We thus evolve to the optimization approach: based on our understanding of a problem, we use an objective function to encode our intuition on what the optimal solution should look like, sometimes under some conditions or constraints. For example, we model the entity linkage problem as a clustering problem such that each cluster corresponds to a real-world entity, and solve the problem by minimizing some clustering metrics, such as DB-index, or the penalty used in correlation clustering. As another example, we solve the data cleaning problem by minimizing the number of changes to make the data satisfy a set of given constraints. Often solving the optimization problems requires exponential time, so we use polynomial-time approximation algorithms. The approximations are much more principled than the rule-based solutions. However, this approach is not perfect: one may find a hard time proving that the optimization goal is well aligned with the problem; for example, even after a decade of research, industry still hold suspicions on data cleaning by using the minimal set of changes to find correct fixes!

ML saves human efforts by finding appropriate objective functions for optimization. We give a set of examples and the expected results, and the ML models find the objective functions that generate the desired solution. Recently, deep learning even saves the efforts for feature engineering. As such, problems can be solved by providing enormous examples to teach the system to find the ideal solution.

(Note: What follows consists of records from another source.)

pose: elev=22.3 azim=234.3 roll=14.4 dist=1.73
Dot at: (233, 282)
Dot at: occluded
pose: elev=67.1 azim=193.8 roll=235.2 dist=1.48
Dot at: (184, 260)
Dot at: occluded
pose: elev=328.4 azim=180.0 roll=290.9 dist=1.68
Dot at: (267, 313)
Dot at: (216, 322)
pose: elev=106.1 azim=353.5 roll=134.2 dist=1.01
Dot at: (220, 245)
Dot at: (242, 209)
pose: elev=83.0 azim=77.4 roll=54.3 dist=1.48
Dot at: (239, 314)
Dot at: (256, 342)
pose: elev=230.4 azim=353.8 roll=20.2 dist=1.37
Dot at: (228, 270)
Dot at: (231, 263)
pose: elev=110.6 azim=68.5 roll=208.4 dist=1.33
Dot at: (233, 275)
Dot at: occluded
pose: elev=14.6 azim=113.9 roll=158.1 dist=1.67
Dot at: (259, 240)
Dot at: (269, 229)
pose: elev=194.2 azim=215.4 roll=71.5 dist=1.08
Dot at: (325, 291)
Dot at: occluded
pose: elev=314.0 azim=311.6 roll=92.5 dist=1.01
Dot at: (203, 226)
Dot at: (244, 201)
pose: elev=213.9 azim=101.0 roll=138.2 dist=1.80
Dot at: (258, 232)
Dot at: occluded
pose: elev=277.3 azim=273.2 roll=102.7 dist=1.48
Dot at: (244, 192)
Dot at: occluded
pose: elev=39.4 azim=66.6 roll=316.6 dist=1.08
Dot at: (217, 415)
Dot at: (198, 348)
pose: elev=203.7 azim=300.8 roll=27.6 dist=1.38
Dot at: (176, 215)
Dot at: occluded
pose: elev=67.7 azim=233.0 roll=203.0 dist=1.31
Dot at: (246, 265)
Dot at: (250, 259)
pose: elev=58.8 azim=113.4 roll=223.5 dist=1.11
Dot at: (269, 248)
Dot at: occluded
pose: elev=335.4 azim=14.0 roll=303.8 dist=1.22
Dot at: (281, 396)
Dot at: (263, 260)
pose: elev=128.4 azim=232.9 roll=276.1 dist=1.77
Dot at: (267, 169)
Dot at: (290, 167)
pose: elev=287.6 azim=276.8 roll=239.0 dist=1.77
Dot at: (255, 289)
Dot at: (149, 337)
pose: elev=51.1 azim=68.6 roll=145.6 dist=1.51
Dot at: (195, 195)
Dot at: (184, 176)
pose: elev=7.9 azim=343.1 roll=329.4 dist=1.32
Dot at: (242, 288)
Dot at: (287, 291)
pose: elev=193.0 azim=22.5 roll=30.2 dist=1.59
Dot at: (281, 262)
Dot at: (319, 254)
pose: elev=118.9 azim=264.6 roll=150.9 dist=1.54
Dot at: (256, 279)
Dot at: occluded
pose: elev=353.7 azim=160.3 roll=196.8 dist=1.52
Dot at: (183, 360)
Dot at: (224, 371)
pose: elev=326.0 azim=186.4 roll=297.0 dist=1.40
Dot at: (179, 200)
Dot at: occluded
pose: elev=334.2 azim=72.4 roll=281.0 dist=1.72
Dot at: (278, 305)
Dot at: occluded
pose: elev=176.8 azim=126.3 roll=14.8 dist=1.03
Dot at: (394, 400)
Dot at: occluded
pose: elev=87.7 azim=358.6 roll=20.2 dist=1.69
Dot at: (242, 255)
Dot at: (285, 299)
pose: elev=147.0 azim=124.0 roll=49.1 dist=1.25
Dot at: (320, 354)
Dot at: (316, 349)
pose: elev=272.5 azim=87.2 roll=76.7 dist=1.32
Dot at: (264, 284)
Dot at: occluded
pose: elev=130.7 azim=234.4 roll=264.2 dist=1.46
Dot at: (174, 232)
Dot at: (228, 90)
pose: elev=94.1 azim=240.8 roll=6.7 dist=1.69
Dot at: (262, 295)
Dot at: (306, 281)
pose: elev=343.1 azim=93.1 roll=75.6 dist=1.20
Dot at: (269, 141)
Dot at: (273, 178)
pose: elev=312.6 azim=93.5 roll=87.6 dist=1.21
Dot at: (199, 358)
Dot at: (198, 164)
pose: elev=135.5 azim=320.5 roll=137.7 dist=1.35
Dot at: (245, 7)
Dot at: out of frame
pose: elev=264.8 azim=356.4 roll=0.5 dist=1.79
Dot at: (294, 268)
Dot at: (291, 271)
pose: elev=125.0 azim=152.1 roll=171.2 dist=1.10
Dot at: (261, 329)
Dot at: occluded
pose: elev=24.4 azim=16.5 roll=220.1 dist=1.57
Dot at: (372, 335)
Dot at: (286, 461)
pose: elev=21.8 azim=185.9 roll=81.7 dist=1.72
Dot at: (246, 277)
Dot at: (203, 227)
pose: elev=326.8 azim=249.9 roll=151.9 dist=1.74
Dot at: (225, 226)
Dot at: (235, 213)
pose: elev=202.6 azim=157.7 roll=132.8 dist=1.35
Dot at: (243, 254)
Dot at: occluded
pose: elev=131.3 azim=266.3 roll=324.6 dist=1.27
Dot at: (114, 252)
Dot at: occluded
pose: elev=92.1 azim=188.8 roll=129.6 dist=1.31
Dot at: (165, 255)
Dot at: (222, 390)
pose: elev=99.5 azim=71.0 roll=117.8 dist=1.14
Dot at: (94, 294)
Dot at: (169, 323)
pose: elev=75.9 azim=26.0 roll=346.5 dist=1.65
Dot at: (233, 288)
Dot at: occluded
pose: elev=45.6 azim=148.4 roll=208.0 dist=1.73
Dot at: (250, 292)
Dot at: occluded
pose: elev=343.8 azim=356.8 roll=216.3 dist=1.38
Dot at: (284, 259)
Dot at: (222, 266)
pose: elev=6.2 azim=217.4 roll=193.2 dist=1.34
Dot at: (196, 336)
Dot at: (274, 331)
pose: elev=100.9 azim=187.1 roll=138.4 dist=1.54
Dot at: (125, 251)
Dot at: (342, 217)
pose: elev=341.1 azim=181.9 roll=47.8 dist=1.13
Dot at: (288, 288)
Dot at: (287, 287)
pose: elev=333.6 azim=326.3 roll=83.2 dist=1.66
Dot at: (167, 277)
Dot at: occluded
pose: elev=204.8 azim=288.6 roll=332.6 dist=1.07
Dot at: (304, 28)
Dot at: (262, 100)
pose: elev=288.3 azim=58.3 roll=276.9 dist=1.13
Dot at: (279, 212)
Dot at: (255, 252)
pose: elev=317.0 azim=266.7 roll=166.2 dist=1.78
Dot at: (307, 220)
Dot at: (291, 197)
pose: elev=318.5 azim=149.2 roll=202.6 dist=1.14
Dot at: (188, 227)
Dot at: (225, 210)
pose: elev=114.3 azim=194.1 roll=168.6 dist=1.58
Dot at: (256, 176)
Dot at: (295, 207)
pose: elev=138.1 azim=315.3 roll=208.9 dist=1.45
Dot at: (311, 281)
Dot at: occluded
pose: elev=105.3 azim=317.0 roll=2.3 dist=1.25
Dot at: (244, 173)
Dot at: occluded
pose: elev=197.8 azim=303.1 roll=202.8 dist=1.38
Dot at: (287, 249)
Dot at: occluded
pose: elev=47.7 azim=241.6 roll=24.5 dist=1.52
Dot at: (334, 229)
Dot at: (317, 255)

Arguably, this is even a more principled approach and avoids more human whim.

Alkis: In principle, any heuristic-based system component can be substituted with a machine-learned model, provided that there is sufficient input/output data for training. Take for example the problem of plan-cost estimation. This is notoriously hard to get right and systems typically employ complicated heuristics around selectivity estimation and cost factors. It is intriguing to think whether we could simplify this component through the use of ML. One may argue that this problem is an obvious candidate for ML given that imprecise outputs are acceptable: it is ok to misestimate plan cost as long as the error is not huge and that’s why it’s ok to use a machine-learned model. However, ML can also enable novel and surprising approaches in areas that have stricter semantics. Our recent work on Learned Indexes [6] demonstrates precisely this point. Specifically, we argue that B-trees, hash-indexes, and bloom filters can be viewed as models that map an input key to some output property, e.g., the position of the key in the sorted data in the case of a B-tree. In turn, this opens up the possibility of using ML to build these models and reap several important benefits: tailor the index to the specific data distribution, reduce drastically the size of the index, leverage ongoing work in ML infrastructure and hardware, and many others. Our work barely scratched the surface in this area, and I expect lots of interesting advances in the near future.

Jens: First we can use machine learning to replace the “humans” in the loop. If our goal is to decrease the end-to-end time to deploy a system, we need to focus on ETL. My vision is a new database system, where you can download any data and it will automatically infer the schema, primary-foreign key relationships, integrity constraints, etc and build the database. It should work just as seamlessly as a file system. Two years ago, this vision seemed like an impossible one, but in the light of deep learning we can revisit these challenging ideas. We can also replace the database administrator in database tuning with the help of deep learning. We recently started the NoDBA project [7] and we are creating a start up, DeepTune, out of this effort [8]. Deep learning does better than the design advisory tool as it does not rely only on simple statistics, which may be off, but it can also rely on the richer raw data. So far we are only scratching the surface of what may be possible when using Reinforcement Learning to tune a database.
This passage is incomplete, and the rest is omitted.